Una vez, le pregunté a mi tia E. si no temía envejecer. Lo hice mientras la miraba cepillar su largo cabello gris frente al espejo. Su reflejo me sonrío con ternura.
- ¿Debería darme miedo mi niña?
- A mi me lo va a dar seguramente.
Tenía doce años. Las canas y las arrugas me parecían un destino lejano, extrañamente inquietante. Quizás se debía a que crecí en una familia donde las mujeres se arrugan y encanecen con una rara tranquilidad y entusiasmo. Pues bien, yo no entendía eso. Hija de una generación donde los defectos de la edad suponían un defecto antes que una virtud, la idea me provocaba sobresalto. No podía imaginarme a mi misma envejeciendo, perdiendo la lozanía de la juventud. Me pregunté por qué a mi tia no le afectaba la idea.
- ¿Qué te asusta de envejecer?
- Pues...cambiar supongo - comenté. No tenía muy claro el motivo de mis temores, así que pensé en la idea. Pensé en la fragilidad de tatarabuela P., que había dejado de viajar cuando el cansancio de los años comenzó a pesarle sobre los hombros. Pensé en las jaquecas de mi abuela, en el hecho que había perdido parte de su celebrada agilidad con los años. De manera que concluí que lo que me provocaba el miedo era la debilidad, un cambio lento y doloroso hacia cierta angustia existencial. Mi tia me escuchó, trezandose el cabello con dedos hábiles y luego, maquillándose con su habitual frugalidad: los labios color rosa, un poco de rimmel para las pestañas abundantes. Cuando me miró, se veía reposada y espléndida. Una madurez floral.
- Cambiar es una constante en la vida de todo ser vivo. Te transformas y construyes tu camino desde el mismo día en que naces - me contestó - somos parte de un ciclo extraordinario, inevitable y muy rápido que forma parte de lo que se considera natural.
- Pero el cambio que sufro ahora me hace más fuerte, más alta, más... - quise decir "bonita" pero la verdad, no pensaba en esos términos sobre mi. Por entonces, era muy delgada, con las rodillas huesudas, el cabello muy rizado y abundante, las mejillas llenas de pecas. Mi gran aspiración es que las décadas venideras me obsequiaran belleza, o quizás, simplemente una mirada más amable con respecto a mi misma. Me encogí de hombros - quiero ser la mujer con la que sueño, la que miro en mi mente al imaginarme de adulta. Es muy distinto...

**Tareas a realizar**:
A. Enumera los rasgos físicos que atribuye a quien narra la frase del relato sobre envejecer que empieza con "Por entonces".
B. Por favor, reproduce sin cambios el fragmento del relato sobre envejecer que se abre con las palabras que contienen "- A mi me lo" y se cierra con "asusta de envejecer?".

**Datos proporcionados**:
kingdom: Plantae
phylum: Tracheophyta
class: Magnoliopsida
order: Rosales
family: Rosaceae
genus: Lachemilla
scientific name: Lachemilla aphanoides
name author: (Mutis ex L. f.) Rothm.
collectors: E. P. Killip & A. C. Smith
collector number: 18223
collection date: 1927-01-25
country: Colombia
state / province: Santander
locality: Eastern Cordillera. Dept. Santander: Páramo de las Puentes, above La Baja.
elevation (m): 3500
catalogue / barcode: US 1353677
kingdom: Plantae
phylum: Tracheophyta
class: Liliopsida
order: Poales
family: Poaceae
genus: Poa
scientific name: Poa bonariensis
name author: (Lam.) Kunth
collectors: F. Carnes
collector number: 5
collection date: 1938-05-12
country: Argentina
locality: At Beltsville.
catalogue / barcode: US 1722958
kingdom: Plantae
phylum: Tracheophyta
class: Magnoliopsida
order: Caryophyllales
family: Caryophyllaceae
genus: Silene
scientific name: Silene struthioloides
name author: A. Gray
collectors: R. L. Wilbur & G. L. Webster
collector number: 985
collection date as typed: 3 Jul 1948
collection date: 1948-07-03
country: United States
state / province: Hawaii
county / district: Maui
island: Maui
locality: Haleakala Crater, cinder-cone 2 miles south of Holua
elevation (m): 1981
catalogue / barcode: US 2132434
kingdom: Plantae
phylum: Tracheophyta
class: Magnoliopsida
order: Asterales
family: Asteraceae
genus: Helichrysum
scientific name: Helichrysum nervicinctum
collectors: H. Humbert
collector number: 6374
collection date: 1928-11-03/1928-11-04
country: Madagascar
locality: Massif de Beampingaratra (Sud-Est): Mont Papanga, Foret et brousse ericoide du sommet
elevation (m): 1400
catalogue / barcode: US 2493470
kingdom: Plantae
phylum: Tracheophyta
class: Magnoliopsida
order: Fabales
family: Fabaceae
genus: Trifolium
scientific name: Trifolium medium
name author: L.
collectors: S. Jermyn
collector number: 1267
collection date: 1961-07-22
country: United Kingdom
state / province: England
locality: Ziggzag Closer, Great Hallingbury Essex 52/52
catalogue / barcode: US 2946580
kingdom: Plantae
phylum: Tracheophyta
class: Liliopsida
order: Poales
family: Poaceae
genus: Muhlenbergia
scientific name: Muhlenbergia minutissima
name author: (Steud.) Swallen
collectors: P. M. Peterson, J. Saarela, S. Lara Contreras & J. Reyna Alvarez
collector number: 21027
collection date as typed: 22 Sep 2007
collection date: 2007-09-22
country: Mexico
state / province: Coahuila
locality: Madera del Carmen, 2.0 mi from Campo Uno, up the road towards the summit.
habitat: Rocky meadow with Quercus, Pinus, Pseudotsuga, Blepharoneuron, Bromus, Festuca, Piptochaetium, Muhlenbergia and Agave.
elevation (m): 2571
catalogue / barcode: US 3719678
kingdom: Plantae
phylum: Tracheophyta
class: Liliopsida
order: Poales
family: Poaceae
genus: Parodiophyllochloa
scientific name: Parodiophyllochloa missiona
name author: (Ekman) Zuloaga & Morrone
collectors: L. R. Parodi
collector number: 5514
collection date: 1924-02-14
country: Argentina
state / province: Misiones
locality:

**Resultados en orden**:
A. muy delgada; rodillas huesudas; cabello muy rizado y abundante; mejillas llenas de pecas

B.
- A mi me lo va a dar seguramente.
Tenía doce años. Las canas y las arrugas me parecían un destino lejano, extrañamente inquietante. Quizás se debía a que crecí en una familia donde las mujeres se arrugan y encanecen con una rara tranquilidad y entusiasmo. Pues bien, yo no entendía eso. Hija de una generación donde los defectos de la edad suponían un defecto antes que una virtud, la idea me provocaba sobresalto. No podía imaginarme a mi misma envejeciendo, perdiendo la lozanía de la juventud. Me pregunté por qué a mi tia no le afectaba la idea.
- ¿Qué te asusta de envejecer?